A new report released at the beginning of this year by the Brazilian investigative agency Repórter Brasil found that JBS, the world’s largest meat producer, was linked to a number of suppliers that have been sanctioned by the Brazilian government for employing slave labor. The working conditions described in the report included exposure to venomous and wild animals, the absence of restrooms and bathing facilities, and a lack of clean drinking water or personal protective equipment.
Although the conditions detailed by Repórter Brasil are shocking, they are nothing new. For decades, the international community has recognized the problem of slave labor in Brazil’s beef industry. The ILO, for instance, stated in 2009 that “when it comes to the cattle farming business [in Brazil], the livestock are given much better treatment than that received by laborers.” Likewise, after a country visit to Brazil in 2010, the UN Special Rapporteur on contemporary forms of slavery urged the Brazilian government not to pursue economic growth at the expense of forced laborers.
In Brazil, debt bondage is the most common type of forced labor scheme. Laborers, typically afro-descendant or dark-skinned men between the ages of 15 and 40, are recruited by “gatos,” who promise advance payment and free transportation to a work site, typically miles away from their homes and often across state lines. Once these laborers arrive on the job site, they quickly become indebted to their employers, needing to pay them back for their transportation, accommodations, tools, food, and other necessities purchased from employer-owned canteens. Any wages they do earn are insufficient to fully pay off these debts. As a result, workers become stuck and, in some circumstances, have their identification or work authorization documents taken and even stamped as cancelled, preventing them from easily finding work elsewhere.
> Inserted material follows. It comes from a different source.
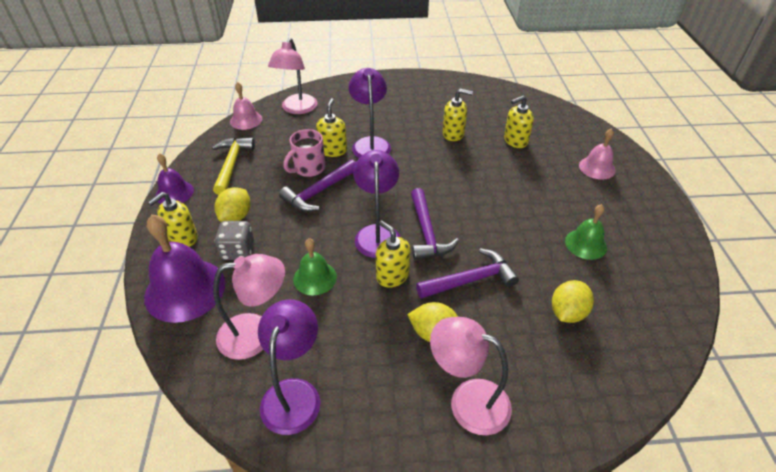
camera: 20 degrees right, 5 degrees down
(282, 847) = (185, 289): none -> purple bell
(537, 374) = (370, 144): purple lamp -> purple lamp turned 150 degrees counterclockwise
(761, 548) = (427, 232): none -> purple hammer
The government and NGOs in Brazil have taken a number of steps to address the issue of slave labor by criminalizing the practice, creating groups and initiatives such as the National Pact for the Eradication of Slave Labor and the Brazilian Special Mobile Inspection Group, and developing a “dirty list” of employers caught using slave labor. All of these aim to restrict, identify, and shame the use of slave labor in industries throughout the country. Nevertheless, both Repórter Brasil’s new report and the dirty list, which currently features over 100 employers, demonstrate that this serious problem still exists.
Since 1995, just over 17,000 workers in the livestock sector alone have been freed from conditions of slavery, and yet, despite overwhelming evidence of the practice, effective judicial remedies remain elusive and the practice continues. What makes enforcement challenging is the lack of clear criteria for evidence collection, missing state-level programs to combat slave labor, intimidation of human rights defenders and prosecutors of slave labor, and even the involvement of high-level officials in facilitating the practice. Additionally, comparatively mild penalties and the existence of legal loopholes limit the ability to effectively deter perpetrators. For instance, between 2003 and 2010, only half of the 300 employers featured on the dirty list – and thus involved in the use of slave labor – were subject to criminal prosecution, and only a single individual was sentenced to prison.